* [Required work] Please continue the news story below about the slain informant Keith Daniels, picking up right after its final sentence.

* [Document excerpt]
Re: fbi informant killed in gangster disciples case - 06/16/13 01:13 PM

Informant feared for life after helping Chicago police
BY KIM JANSSEN AND FRANK MAIN Staff Reporters June 14, 2013 7:42PM

Updated: June 16, 2013 2:36AM

In his final months, Keith Daniels seemed to be carrying an invisible weight.

The 27-year-old drug dealer had always had a taste for Hennessy cognac, but now he regularly reeked of booze.

He’d once been a loving, if all-too-often absent parent, friends say. Now he openly disowned his young son, telling folks on the street somebody else was the father.

When he visited the high-rise building on the South Side where part of his extended family lived, he lingered in the lobby and refused to come upstairs.

“We thought he was being an ass****,” a friend said. “Now we know — he was protecting them from what he was doing.”

That’s because, unknown to his family, Daniels had taken on a job even more dangerous than his previous gig hustling heroin: working as a paid snitch for the FBI and the Chicago Police Department.

It earned him $28,000 but cost him his life, authorities believe.

Though nobody has been charged with Daniels’ murder, the Sun-Times last Sunday revealed how he was allegedly gunned down April 14 by an escaped parolee just days after a federal complaint was unsealed, identifying Daniels as an FBI informant in a major investigation of the “Hobos,” a so-called “supergang” that specialized in robbing NBA players.

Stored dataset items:
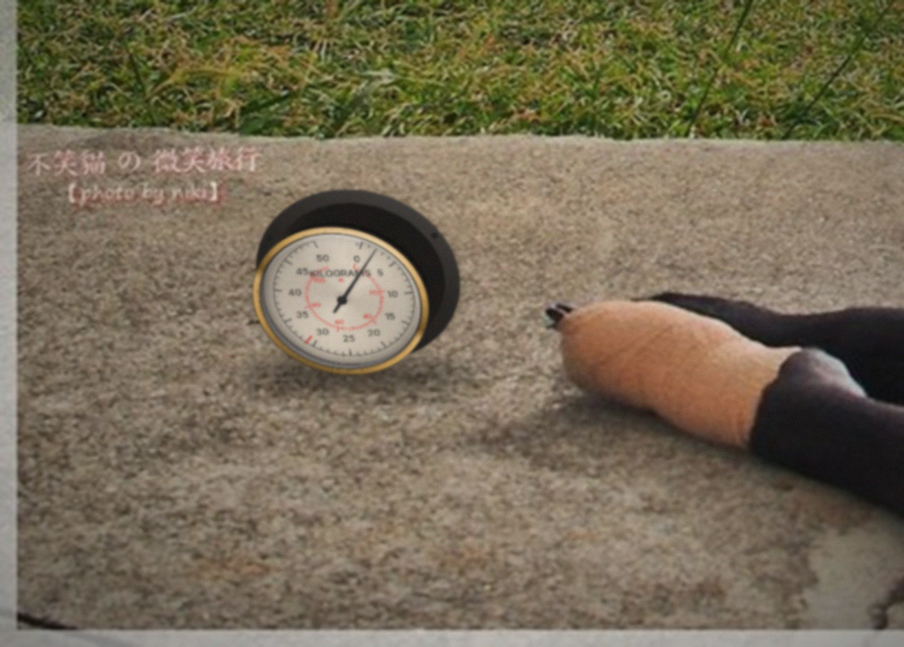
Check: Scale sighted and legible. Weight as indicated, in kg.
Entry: 2 kg
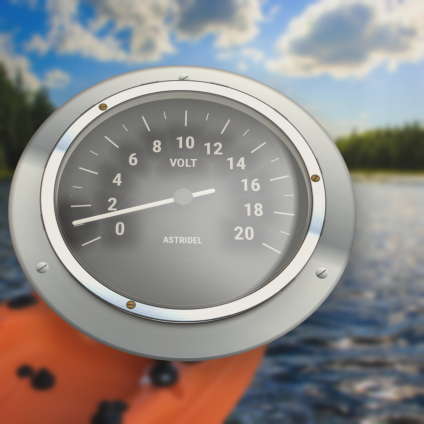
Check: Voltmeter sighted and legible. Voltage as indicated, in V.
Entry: 1 V
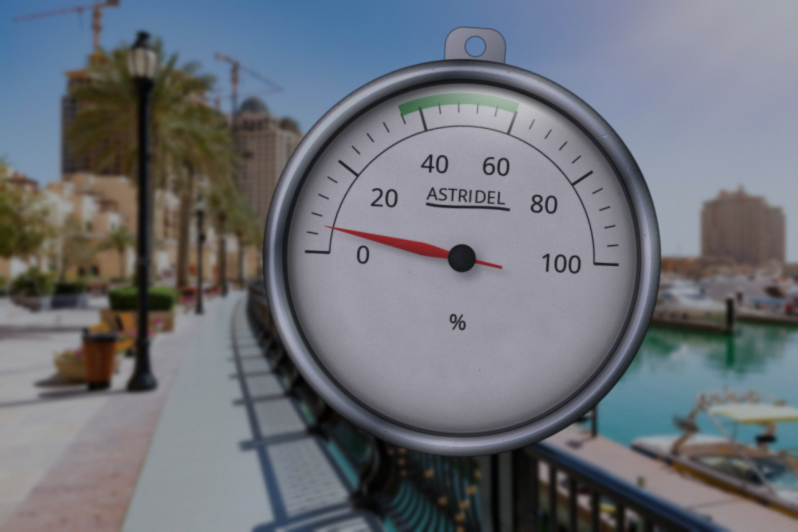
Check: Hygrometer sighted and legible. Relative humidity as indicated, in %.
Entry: 6 %
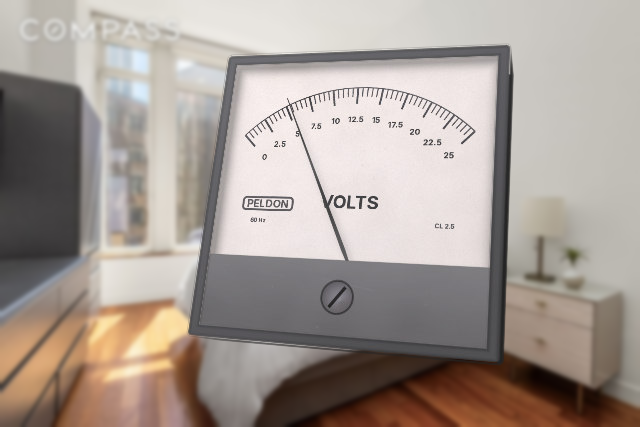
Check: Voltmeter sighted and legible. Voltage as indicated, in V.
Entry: 5.5 V
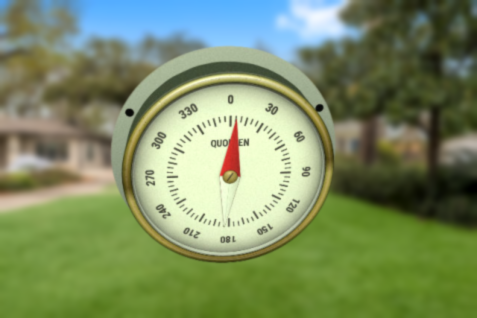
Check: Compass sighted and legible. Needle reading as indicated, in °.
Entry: 5 °
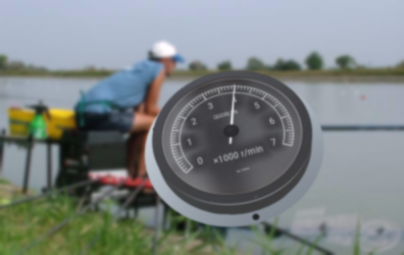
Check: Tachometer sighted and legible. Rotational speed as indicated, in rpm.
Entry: 4000 rpm
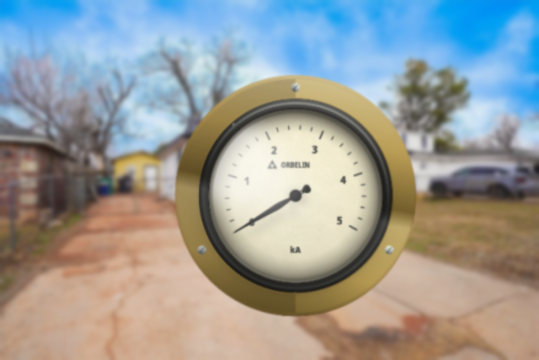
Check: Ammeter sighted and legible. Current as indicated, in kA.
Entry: 0 kA
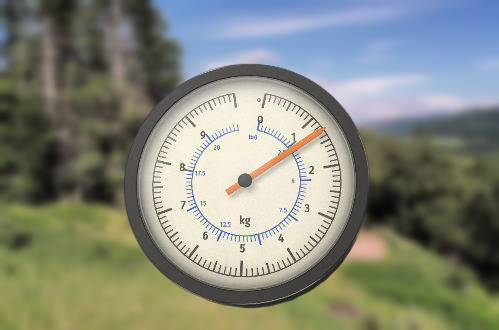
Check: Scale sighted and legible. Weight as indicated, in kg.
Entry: 1.3 kg
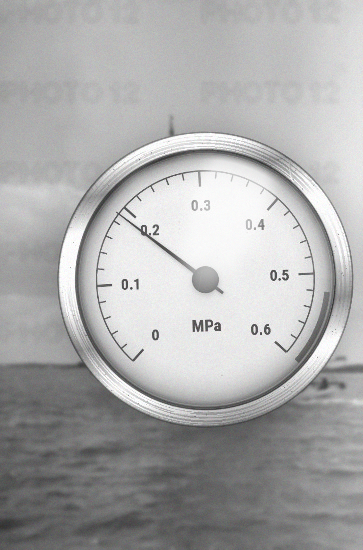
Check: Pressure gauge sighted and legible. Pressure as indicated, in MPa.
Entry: 0.19 MPa
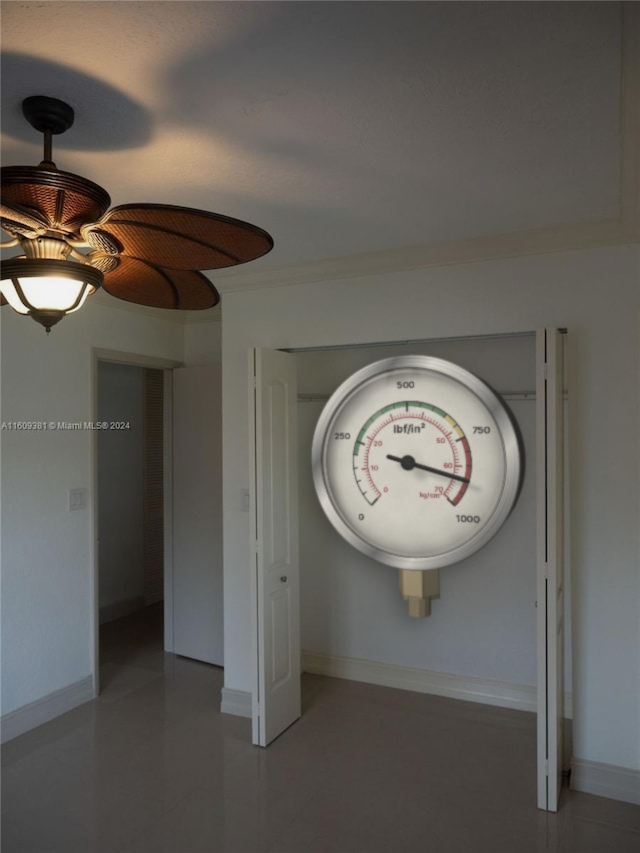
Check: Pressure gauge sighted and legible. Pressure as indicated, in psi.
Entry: 900 psi
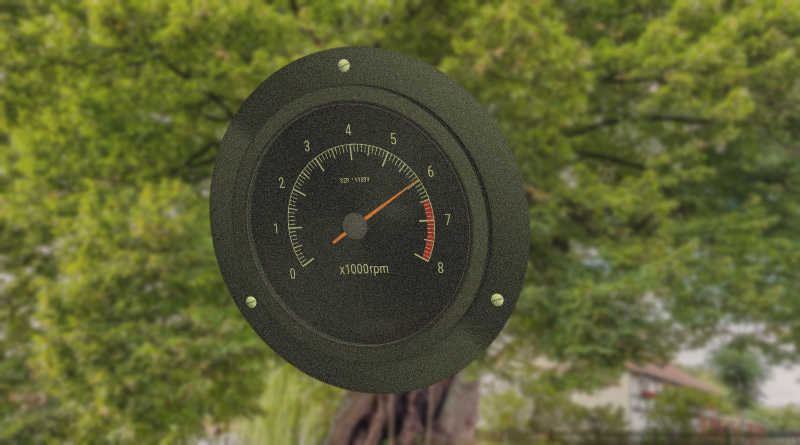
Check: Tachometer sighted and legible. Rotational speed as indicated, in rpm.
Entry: 6000 rpm
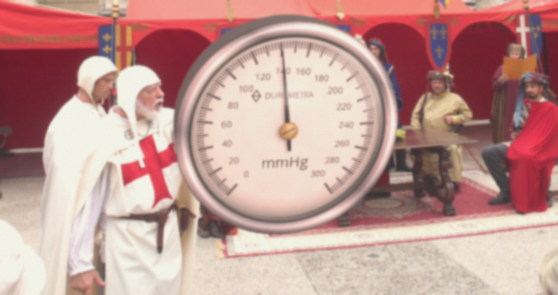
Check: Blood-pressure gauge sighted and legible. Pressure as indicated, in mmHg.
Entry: 140 mmHg
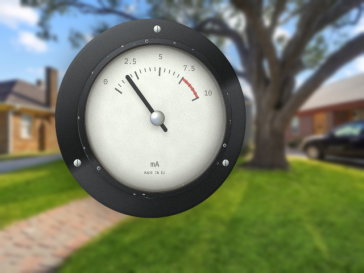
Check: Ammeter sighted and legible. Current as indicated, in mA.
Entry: 1.5 mA
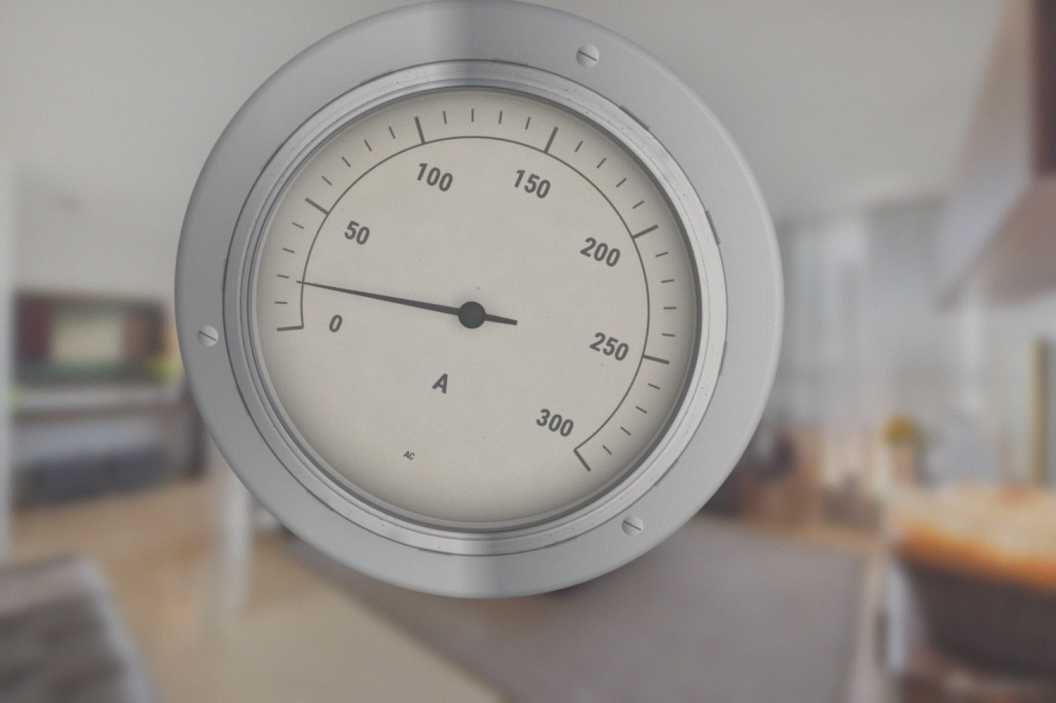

* [Task result]
Now, interviews with some of the people closest to Daniels show the toll his undercover work took.

And freshly uncovered court documents lay out how he previously risked his life to help police and Cook County prosecutors solve one of Chicago’s highest-profile murders of 2011 — the botched drive-by shooting of an innocent bystander, 13-year-old Darius “Bay Bay” Brown.

Despite Daniels’ death, Cook County prosecutors say they plan to go to trial against the three men charged in Brown’s murder.

But Daniels’ supporters say the case raises further questions about state and federal law enforcement’s ability to protect the informants it relies upon in its battle against gang violence.

Citing fears for their safety — and the extreme stigma in their South Side community of any association with snitches — they spoke on the condition they not be named.

Their account of Daniels’ last two years jibes with official records, while illustrating the difficulties police and the feds face protecting informants.

Daniels started cooperating following a May 2011 gun arrest, according to court records.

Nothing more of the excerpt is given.